• _WHAT TO WORK ON_
Go through the data and copy each line where the word "picture" shows up.

Collected data entries

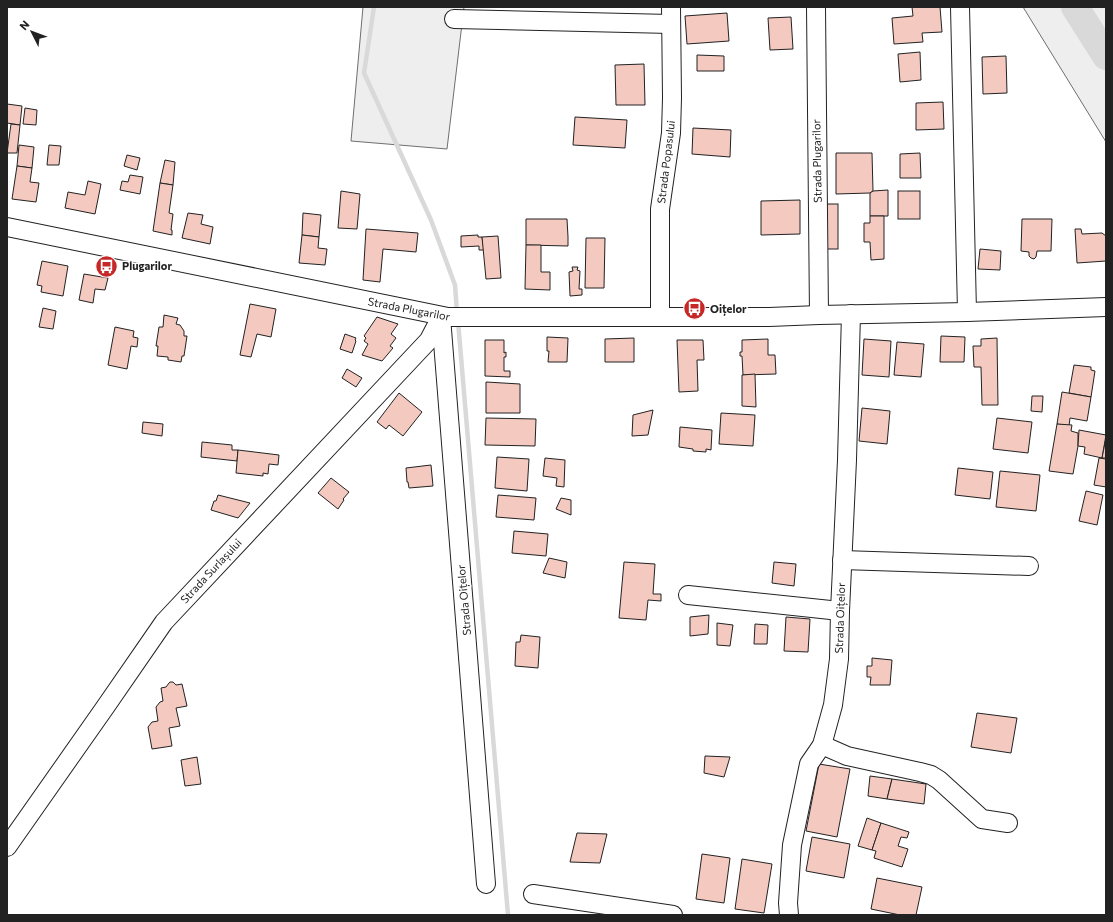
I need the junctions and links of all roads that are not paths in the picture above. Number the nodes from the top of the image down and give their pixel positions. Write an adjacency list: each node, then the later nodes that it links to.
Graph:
1 (816, 7): 9 (street, Strada Plugarilor)
2 (960, 7): 8 (street)
3 (493, 14): 4 (street); 5 (street)
4 (671, 16): 12 (street, Strada Popasului)
5 (454, 19)
6 (7, 227): 11 (street, Strada Plugarilor)
7 (1106, 307): 8 (street, Strada Plugarilor)
8 (967, 312): 10 (street, Strada Plugarilor)
9 (819, 314): 10 (street, Strada Plugarilor); 12 (street, Strada Plugarilor)
10 (851, 314): 13 (street, Strada Oițelor)
11 (444, 317): 12 (street, Strada Plugarilor); 19 (street, Strada Surlașului); 20 (street, Strada Oițelor)
12 (660, 317)
13 (842, 560): 14 (street); 16 (street, Strada Oițelor)
14 (1029, 566)
15 (688, 595): 16 (street)
16 (840, 611): 17 (street, Strada Oițelor)
17 (822, 744): 18 (street); 23 (street, Strada Oițelor)
18 (1008, 823)
19 (7, 847)
20 (486, 884)
21 (533, 894): 22 (street)
22 (673, 915)
23 (788, 915)

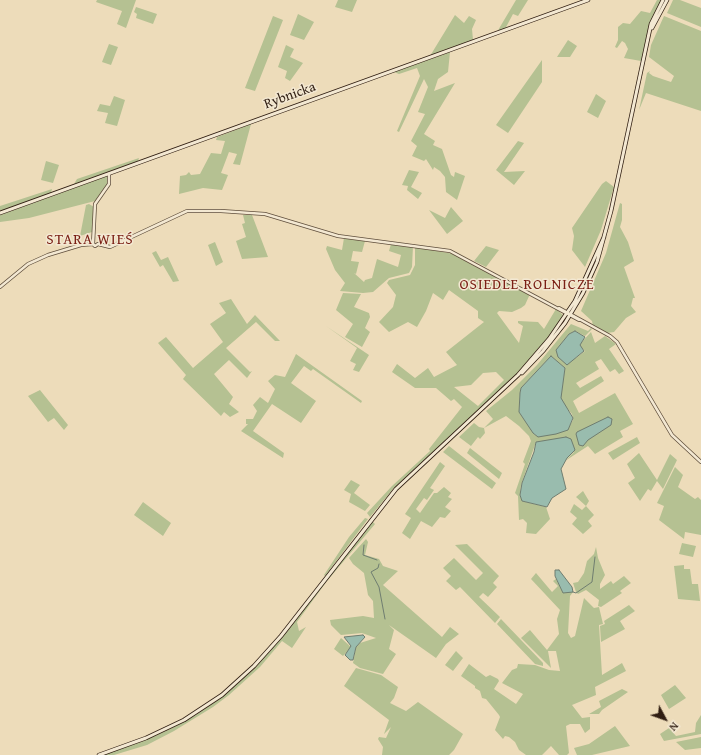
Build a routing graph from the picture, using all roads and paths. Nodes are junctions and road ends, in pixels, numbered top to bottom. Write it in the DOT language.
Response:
graph roads {
  1 [pos="588,0"];
  2 [pos="663,0"];
  3 [pos="667,0"];
  4 [pos="650,32"];
  5 [pos="109,174"];
  6 [pos="0,213"];
  7 [pos="93,242"];
  8 [pos="0,286"];
  9 [pos="569,314"];
  10 [pos="701,462"];
  11 [pos="99,755"];
  1 -- 5 [label="main road, Rybnicka"];
  2 -- 4 [label="main road"];
  3 -- 4 [label="main road"];
  4 -- 9 [label="main road"];
  5 -- 6 [label="main road, Rybnicka"];
  5 -- 7 [label="street"];
  7 -- 8 [label="street"];
  7 -- 9 [label="street"];
  9 -- 10 [label="street"];
  9 -- 11 [label="main road"];
}
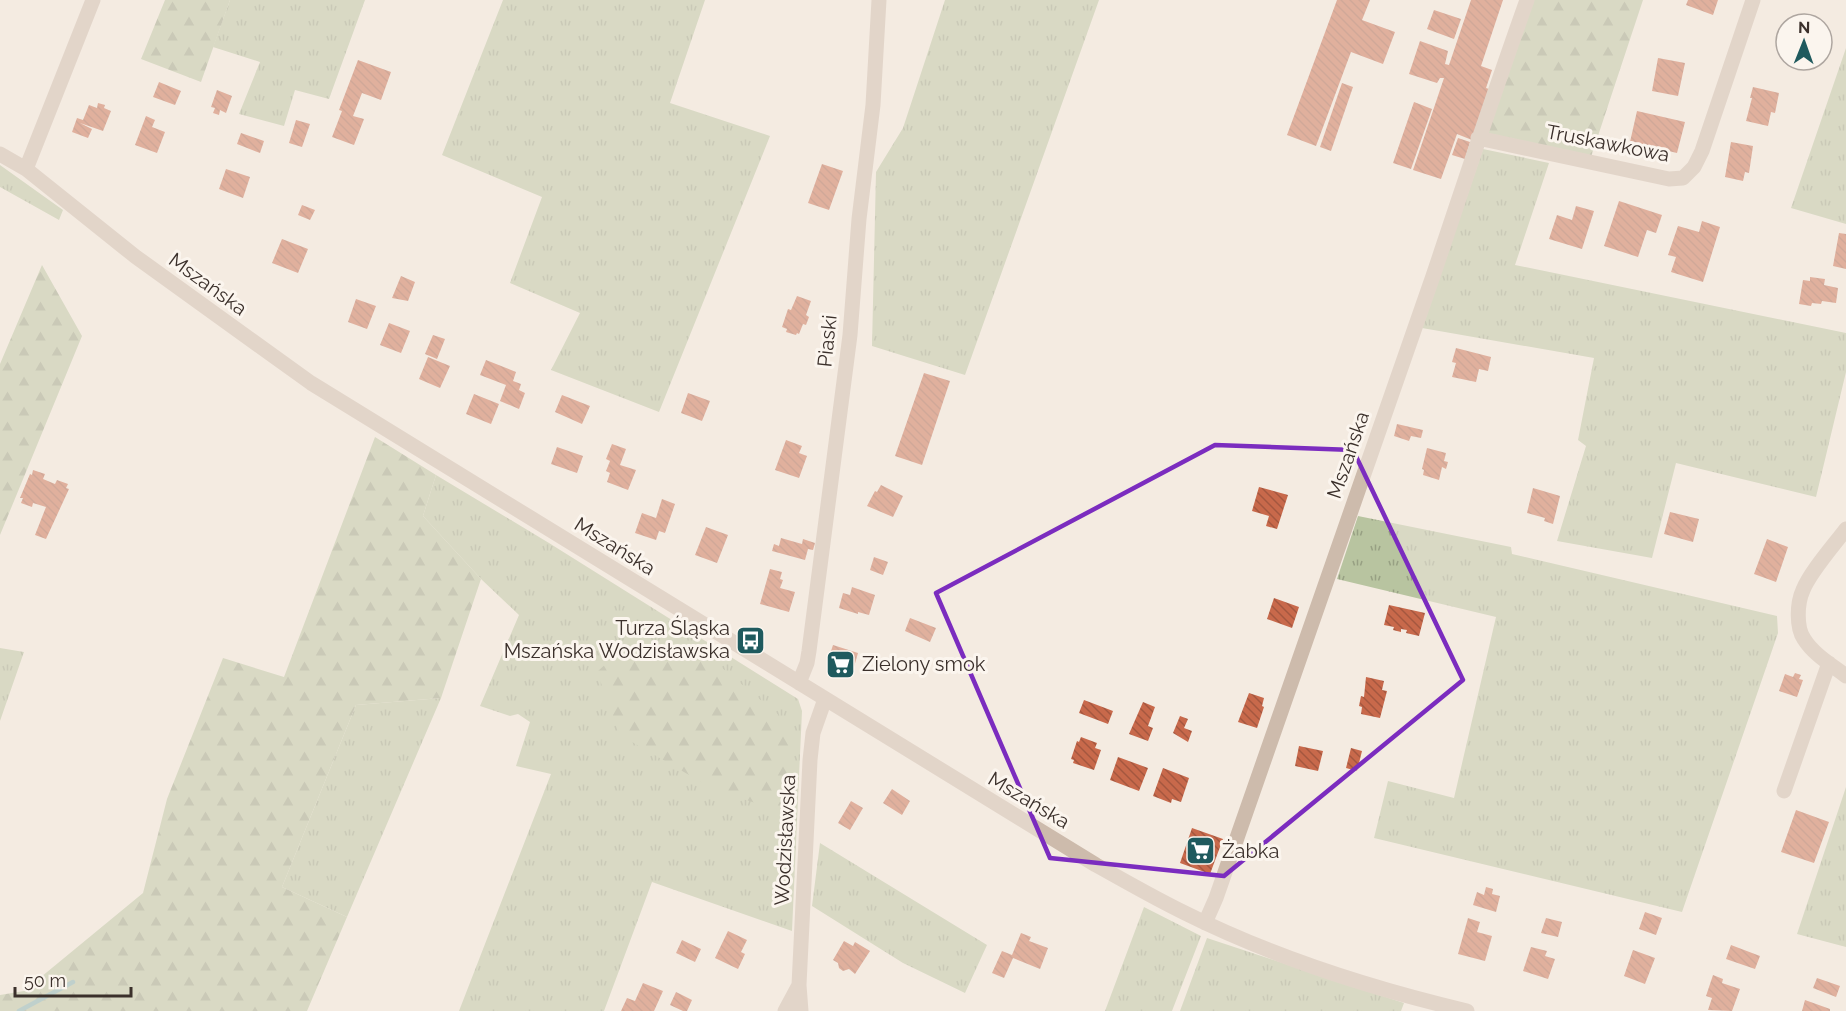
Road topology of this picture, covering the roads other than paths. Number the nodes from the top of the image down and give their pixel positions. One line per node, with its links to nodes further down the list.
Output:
1 (93, 0): 7 (street)
2 (879, 0): 11 (street, Piaski)
3 (1527, 0): 5 (street, Mszańska)
4 (1753, 0): 5 (street, Truskawkowa)
5 (1478, 138): 14 (street, Mszańska)
6 (0, 153): 7 (street, Mszańska)
7 (26, 169): 11 (street, Mszańska)
8 (1846, 529): 9 (street)
9 (1829, 663): 10 (street); 13 (street)
10 (1846, 676)
11 (799, 683): 12 (street, Mszańska)
12 (825, 699): 14 (street, Mszańska); 15 (street, Wodzisławska)
13 (1784, 791)
14 (1205, 923): 18 (street, Mszańska)
15 (799, 985): 16 (street, Wodzisławska); 17 (street, Wodzisławska)
16 (785, 1011)
17 (801, 1011)
18 (1467, 1011)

• _WRITTEN REPLY_
I need the junctions and links of all roads that are not paths in the picture above. Number the nodes from the top of the image down and give their pixel positions. Write an adjacency list: each node, then the later nodes that it links to.
Build a routing graph from the picture, using all roads and paths. Nodes are junctions and road ends, in pixels, numbered top to bottom. Write it in the DOT language.
Road topology of this picture, covering the roads other than paths. Number the nodes from the top of the image down and give their pixel positions. One line per node, with its links to nodes further down the list.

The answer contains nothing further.